Biasanya, daging dari grindadrap dibagikan di antara para peserta dan sisanya di antara penduduk setempat di distrik tempat perburuan berlangsung. Namun, perburuan kali ini menyisakan lebih banyak daging lumba-lumba dari perburuan kemarin, sehingga terpaksa ditawarkan kepada distrik lain agar tidak terbuang percuma.

perburuan lumba lumba
Ilustrasi dereta lumba-lumba yang disembelih di Faroe Islands. (Wikimedia Commons/Erik Christensen)

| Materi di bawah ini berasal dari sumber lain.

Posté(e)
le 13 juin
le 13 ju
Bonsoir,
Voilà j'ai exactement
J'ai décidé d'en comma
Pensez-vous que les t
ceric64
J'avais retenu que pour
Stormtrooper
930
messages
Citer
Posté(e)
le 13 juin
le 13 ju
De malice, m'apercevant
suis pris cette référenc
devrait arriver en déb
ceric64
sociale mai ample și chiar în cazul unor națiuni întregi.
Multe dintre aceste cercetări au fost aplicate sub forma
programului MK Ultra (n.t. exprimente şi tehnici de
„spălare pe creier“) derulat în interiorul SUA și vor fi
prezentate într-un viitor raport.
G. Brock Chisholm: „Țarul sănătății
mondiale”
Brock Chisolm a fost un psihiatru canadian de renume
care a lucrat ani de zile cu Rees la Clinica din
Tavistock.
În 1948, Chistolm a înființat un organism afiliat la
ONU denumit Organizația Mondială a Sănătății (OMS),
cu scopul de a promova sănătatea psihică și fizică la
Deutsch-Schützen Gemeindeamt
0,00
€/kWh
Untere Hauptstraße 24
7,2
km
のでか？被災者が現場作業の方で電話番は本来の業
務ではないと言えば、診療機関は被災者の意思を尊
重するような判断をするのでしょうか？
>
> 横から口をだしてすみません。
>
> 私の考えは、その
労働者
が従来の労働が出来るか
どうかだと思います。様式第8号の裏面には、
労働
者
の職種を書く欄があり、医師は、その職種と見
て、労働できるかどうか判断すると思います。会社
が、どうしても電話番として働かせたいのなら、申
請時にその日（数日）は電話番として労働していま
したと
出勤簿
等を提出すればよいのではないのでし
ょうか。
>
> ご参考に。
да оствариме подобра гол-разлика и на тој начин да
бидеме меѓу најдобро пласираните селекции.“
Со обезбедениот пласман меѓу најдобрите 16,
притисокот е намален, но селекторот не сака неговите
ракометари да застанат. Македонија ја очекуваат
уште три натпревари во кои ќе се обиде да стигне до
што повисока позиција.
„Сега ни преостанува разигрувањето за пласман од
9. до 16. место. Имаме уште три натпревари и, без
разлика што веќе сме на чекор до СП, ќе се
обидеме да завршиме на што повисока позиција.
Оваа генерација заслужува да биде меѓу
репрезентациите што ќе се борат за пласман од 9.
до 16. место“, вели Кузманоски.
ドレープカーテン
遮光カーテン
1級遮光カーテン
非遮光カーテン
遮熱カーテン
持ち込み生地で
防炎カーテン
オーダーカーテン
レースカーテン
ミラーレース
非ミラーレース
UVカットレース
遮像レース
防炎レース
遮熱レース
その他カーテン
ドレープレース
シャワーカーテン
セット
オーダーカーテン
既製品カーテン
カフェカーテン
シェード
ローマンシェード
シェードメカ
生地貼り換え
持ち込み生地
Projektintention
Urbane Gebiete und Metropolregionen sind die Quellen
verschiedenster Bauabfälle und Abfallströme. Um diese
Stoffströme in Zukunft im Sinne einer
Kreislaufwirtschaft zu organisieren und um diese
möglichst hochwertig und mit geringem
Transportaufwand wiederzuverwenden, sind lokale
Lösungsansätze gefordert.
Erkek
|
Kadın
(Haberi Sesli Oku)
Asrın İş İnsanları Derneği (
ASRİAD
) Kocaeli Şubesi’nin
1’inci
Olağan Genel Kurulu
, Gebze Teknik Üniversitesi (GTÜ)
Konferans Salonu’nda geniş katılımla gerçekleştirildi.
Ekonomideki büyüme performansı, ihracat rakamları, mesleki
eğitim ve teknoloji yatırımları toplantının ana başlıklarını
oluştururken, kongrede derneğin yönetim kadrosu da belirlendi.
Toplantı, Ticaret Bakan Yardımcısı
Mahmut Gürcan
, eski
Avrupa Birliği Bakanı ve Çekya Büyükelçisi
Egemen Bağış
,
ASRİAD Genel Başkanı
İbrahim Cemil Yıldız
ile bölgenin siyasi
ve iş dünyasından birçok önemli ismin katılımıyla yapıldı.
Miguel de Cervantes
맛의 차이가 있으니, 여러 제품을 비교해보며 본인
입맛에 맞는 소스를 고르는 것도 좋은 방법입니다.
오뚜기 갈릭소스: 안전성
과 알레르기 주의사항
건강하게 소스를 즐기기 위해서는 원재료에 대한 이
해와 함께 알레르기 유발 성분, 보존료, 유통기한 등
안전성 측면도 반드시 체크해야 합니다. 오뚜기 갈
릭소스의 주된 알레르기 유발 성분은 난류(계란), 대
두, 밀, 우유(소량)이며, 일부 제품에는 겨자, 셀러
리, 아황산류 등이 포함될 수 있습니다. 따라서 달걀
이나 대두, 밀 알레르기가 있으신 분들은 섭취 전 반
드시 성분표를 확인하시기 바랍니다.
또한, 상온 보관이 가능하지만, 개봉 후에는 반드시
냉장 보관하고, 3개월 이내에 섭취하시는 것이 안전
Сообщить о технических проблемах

Surat kabar Denmark Ekstra Bladet menerbitkan wawancara dengan penduduk setempat, yang nama lengkapnya disunting demi keselamatan keluarga mereka, menjelaskan betapa banyak orang Faroe yang marah dengan apa yang terjadi.

"Dugaan saya kebanyakan lumba-lumba akan dibuang ke tempat sampah atau di lubang di tanah," ujar seorang warga.

"Kita harus punya kuota per distrik, dan kita tidak boleh membunuh lumba-lumba,” kata yang lain.

Sementara, seorang penduduk setempat telah meminta Perdana Menteri Denmark Mette Frederiksen untuk menyelidiki masalah ini, dengan mengatakan, "Jika dia mengungkapkan kritiknya, maka akan lebih mudah bagi penduduk setempat yang ingin tradisi barbar ini dihentikan."

Bahkan, pers lokal Faroe yang biasanya enggan mempublikasikan apa pun yang menentang perburuan, mengutip Hans Jacob Hermansen, mantan ketua Grind, yang mengatakan pembunuhan itu tidak perlu.

perburuan lumba-lumba
Ilustrasi perburuan lumba-lumba di Faroe Islands. (Wikimedia Commons/Erik Christensen)

"Perburuan seperti itu terjadi pada tahun 2021 di komunitas pulau Eropa yang sangat kaya, hanya 230 mil dari Inggris, tanpa perlu atau menggunakan daging yang terkontaminasi dalam jumlah besar adalah keterlaluan," tukas COO Sea Shepherd Rob Read.

Perburuan yang kejam dan tidak perlu ini dilakukan menjelang akhir musim panas ketika sebelumnya 615 paus pilot bersirip panjang juga disembelih, sehingga jumlah total cetacea yang terbunuh pada tahun 2021 di Kepulauan Faroe mencapai 2043 ekor.

“Mempertimbangkan saat-saat kita sekarang, dengan pandemi global dan dunia terhenti, benar-benar mengerikan melihat serangan skala ini di Kepulauan Faroe,” kata Kapten Alex Cornelissen, CEO Sea Shepherd Global.

“Jika kita belajar sesuatu dari pandemi ini, kita harus hidup selaras dengan alam, bukan memusnahkannya," pungkasnya, menambahkan Sea Shepherd akan terus mendukung upaya mengakhir tradisi pembantaian paus pilot dan lumba-lumba di kawasan ini.